2873 Binzel

Discovery
- Discovered by: E. Bowell
- Discovery site: Anderson Mesa Stn.
- Discovery date: 28 March 1982

Designations
- Named after: Richard Binzel (American astronomer)
- Alternative designations: 1982 FR · 1935 KH 1935 MH · 1938 GA 1959 RA_{1}
- Minor planet category: main-belt · (inner) Flora

Orbital characteristics
- Epoch 4 September 2017 (JD 2458000.5)
- Uncertainty parameter 0
- Observation arc: 81.27 yr (29,683 days)
- Aphelion: 2.6074 AU
- Perihelion: 1.8954 AU
- Semi-major axis: 2.2514 AU
- Eccentricity: 0.1581
- Orbital period (sidereal): 3.38 yr (1,234 days)
- Mean anomaly: 112.97°
- Mean motion: 0° 17^{m} 30.48^{s} / day
- Inclination: 5.9003°
- Longitude of ascending node: 100.97°
- Argument of perihelion: 168.33°
- Known satellites: 1

Physical characteristics
- Dimensions: 6.426±0.471 km 6.48 km (calculated) 7.011±0.063 km
- Synodic rotation period: 11.560±0.0037 h
- Geometric albedo: 0.2307±0.0722 0.24 (assumed) 0.272±0.060
- Spectral type: SMASS = Sq · S
- Absolute magnitude (H): 12.660±0.002 (R) · 12.99 · 13.10±0.41 · 13.11

= 2873 Binzel =

Florian asteroid and binary system

2873 Binzel, provisional designation , is a stony Florian asteroid and binary system from the inner regions of the asteroid belt, approximately 6.5 kilometers in diameter. It was discovered on 28 March 1982, by American astronomer Edward Bowell at the Anderson Mesa Station in Flagstaff, Arizona. The asteroid was named after astronomer Richard Binzel. Its 1.6-kilometer minor-planet moon was discovered in 2019.

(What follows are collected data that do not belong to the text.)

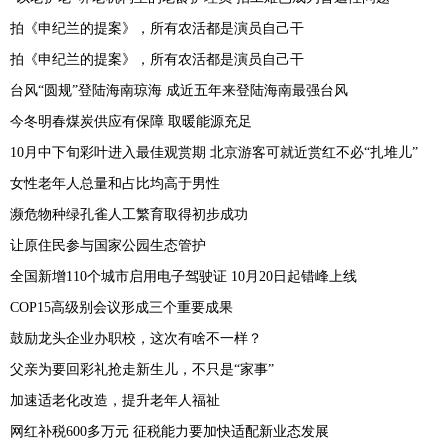
拍《申纪兰的提案》，所有农活都是演员自己干
拍《申纪兰的提案》，所有农活都是演员自己干
台风“圆规”登陆海南琼海 成近五年来登陆海南最强台风
今冬明春煤炭供应有保障 取暖能源充足
10月中下旬彩叶进入最佳观赏期 北京游客可就近赏红不必“扎堆儿”
女性老年人总量和占比均高于男性
濒危物种绿孔雀人工繁育取得初步成功
让原住民参与国家公园生态管护
全国新增110个城市启用电子驾驶证 10月20日起错峰上线
COP15高级别会议形成三个重要成果
鼓励龙头企业办职校，这次有啥不一样？
父亲为要回彩礼抢走新生儿，不只是“家事”
加速适老化改造，提升老年人福祉
网红补税600多万元 征税能力要加快适配新业态发展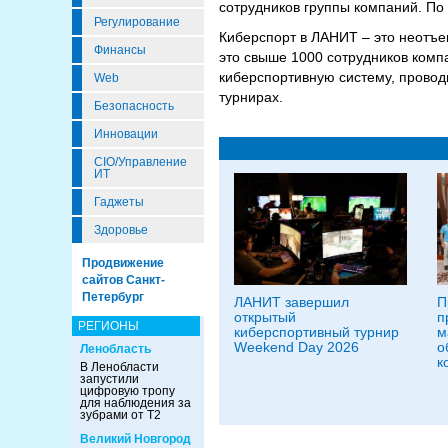
сотрудников группы компаний. По
Регулирование
Киберспорт в ЛАНИТ – это неотъе
Финансы
это свыше 1000 сотрудников комп
киберспортивную систему, проводи
Web
турнирах.
Безопасность
Инновации
CIO/Управление
ИТ
Гаджеты
Здоровье
Продвижение
сайтов Санкт-
Петербург
ЛАНИТ завершил
П
открытый
п
РЕГИОНЫ
киберспортивный турнир
м
Weekend Day 2026
о
Ленобласть
к
В Ленобласти
запустили
цифровую тропу
для наблюдения за
зубрами от Т2
Великий Новгород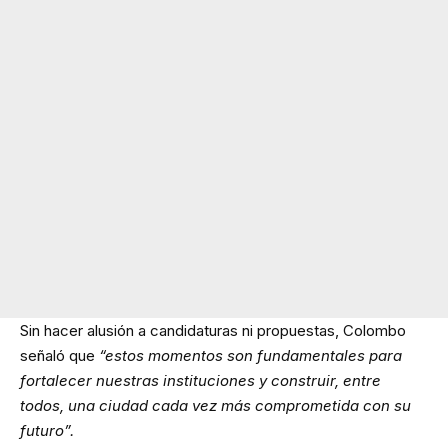
Sin hacer alusión a candidaturas ni propuestas, Colombo
señaló que
“estos momentos son fundamentales para
fortalecer nuestras instituciones y construir, entre
todos, una ciudad cada vez más comprometida con su
futuro”.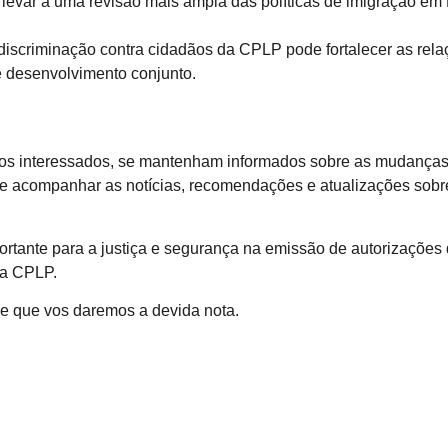
levar a uma revisão mais ampla das políticas de imigração em P
 discriminação contra cidadãos da CPLP pode fortalecer as rela
desenvolvimento conjunto.
os interessados, se mantenham informados sobre as mudanças 
tante acompanhar as notícias, recomendações e atualizações so
rtante para a justiça e segurança na emissão de autorizações
da CPLP.
 que vos daremos a devida nota.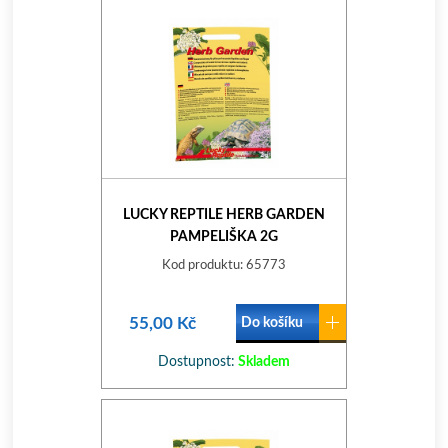
LUCKY REPTILE HERB GARDEN
PAMPELIŠKA 2G
Kod produktu: 65773
55,00 Kč
Do košíku
Dostupnost:
Skladem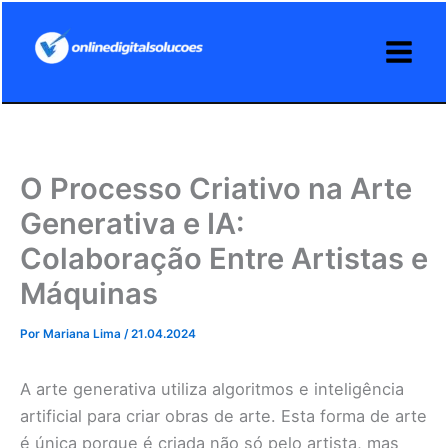
Ir
para
o
conteúdo
O Processo Criativo na Arte
Generativa e IA:
Colaboração Entre Artistas e
Máquinas
Por
Mariana Lima
/
21.04.2024
A arte generativa utiliza algoritmos e inteligência
artificial para criar obras de arte. Esta forma de arte
é única porque é criada não só pelo artista, mas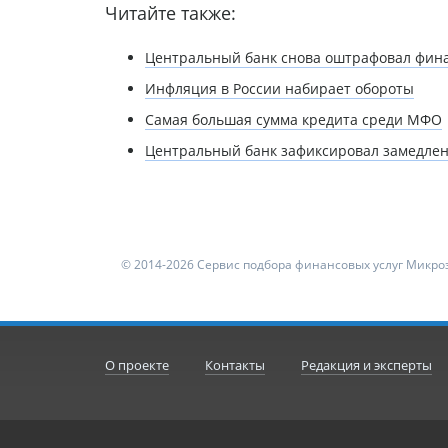
Читайте также:
Центральный банк снова оштрафовал фин
Инфляция в России набирает обороты
Самая большая сумма кредита среди МФО
Центральный банк зафиксировал замедле
© 2014-2026 Сервис подбора финансовых услуг Микроз
О проекте
Контакты
Редакция и эксперты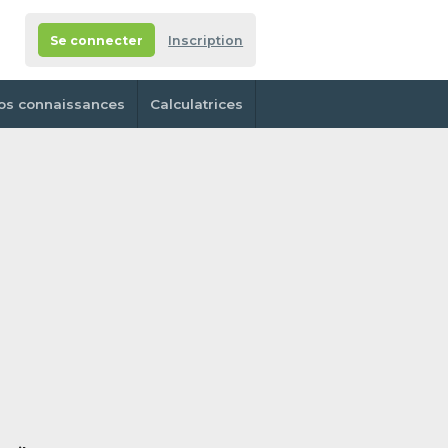
Se connecter
Inscription
os connaissances
Calculatrices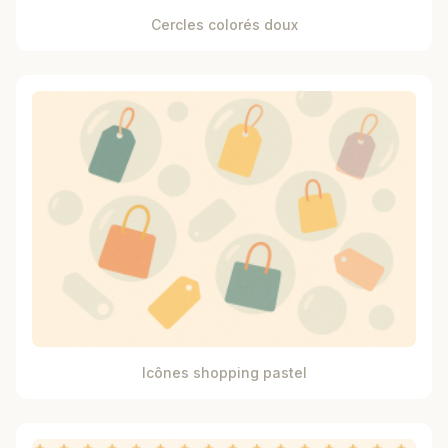
Cercles colorés doux
Icônes shopping pastel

== Orbit and classification ==

Binzel is a member of the Flora family (402), a giant asteroid family and the largest family of stony asteroids in the main-belt. It orbits the Sun in the inner main belt at a distance of 1.9–2.6 AU once every 3 years and 5 months (1,234 days). Its orbit has an eccentricity of 0.16 and an inclination of 6° with respect to the ecliptic.

The body's observation arc begins with its identification as at the Johannesburg Observatory in 1935, almost 47 years prior to its official discovery observation at Anderson Mesa.

== Physical characteristics ==

In the SMASS classification, Binzel is a Sq-subtype, which transition from the common stony S-type asteroids to the less common Q-types.

=== Rotation period ===

In September 2010, a rotational lightcurve of Binzel was obtained from photometric observations in the R-band by astronomers at the Palomar Transient Factory in California. Lightcurve analysis gave a rotation period of 11.560 hours with a brightness variation of 0.14 magnitude (U=2).

=== Diameter and albedo ===

According to the survey carried out by the NEOWISE mission of NASA's Wide-field Infrared Survey Explorer, Binzel measures 6.426 and 7.011 kilometers in diameter and its surface has an albedo of 0.2307 and 0.272, respectively.

The Collaborative Asteroid Lightcurve Link assumes an albedo of 0.24 – derived from 8 Flora, the largest member and namesake of the Flora family – and calculates a diameter of 6.48 kilometers based on an absolute magnitude of 13.11.

== Naming ==

This minor planet was named after American astronomer Richard Binzel (born 1958) of the University of Texas at Austin. During the 1980s, Binzel has been a prolific photometrist, obtaining a large number of rotational lightcurves of main-belt asteroids. The official naming citation was prepared by Alan W. Harris and published by the Minor Planet Center on 8 November 1984 (M.P.C. 9215).